Recorded data:
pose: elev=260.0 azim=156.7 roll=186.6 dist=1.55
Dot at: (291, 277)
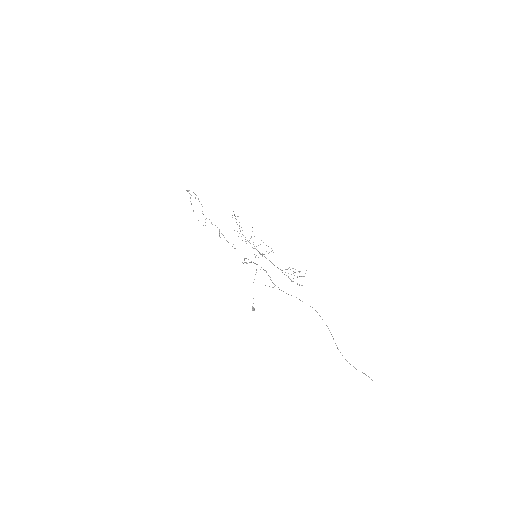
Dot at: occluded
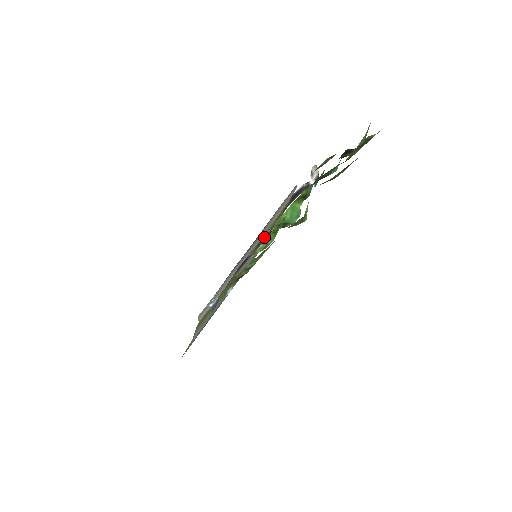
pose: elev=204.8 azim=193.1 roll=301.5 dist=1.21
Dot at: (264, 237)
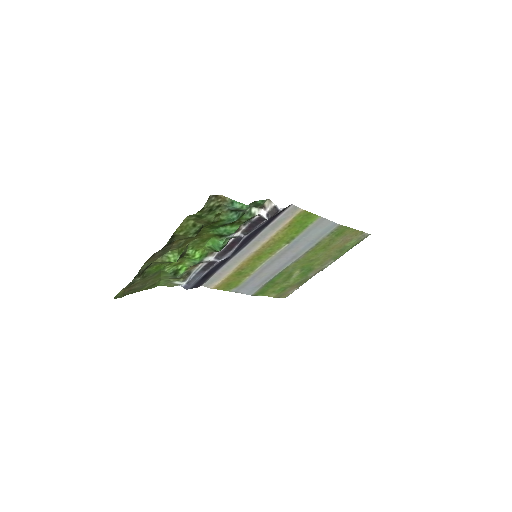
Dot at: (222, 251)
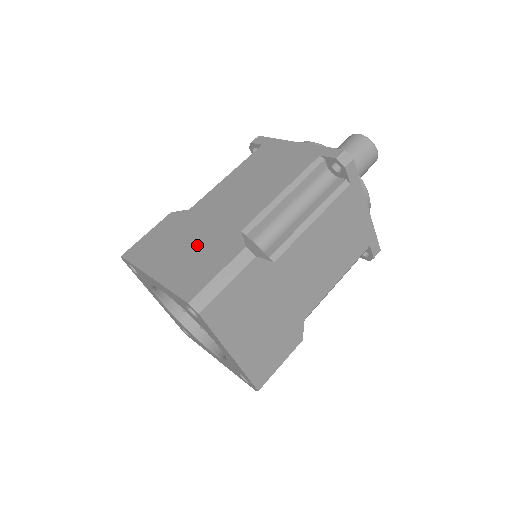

§ **TASK REQUIREMENTS**: Copy every line above word for word, leaving out the pictures.

§ **THE ANSWER**:
pose: elev=260.0 azim=156.7 roll=186.6 dist=1.55
Dot at: (291, 277)
Dot at: occluded
pose: elev=204.8 azim=193.1 roll=301.5 dist=1.21
Dot at: (264, 237)
Dot at: (222, 251)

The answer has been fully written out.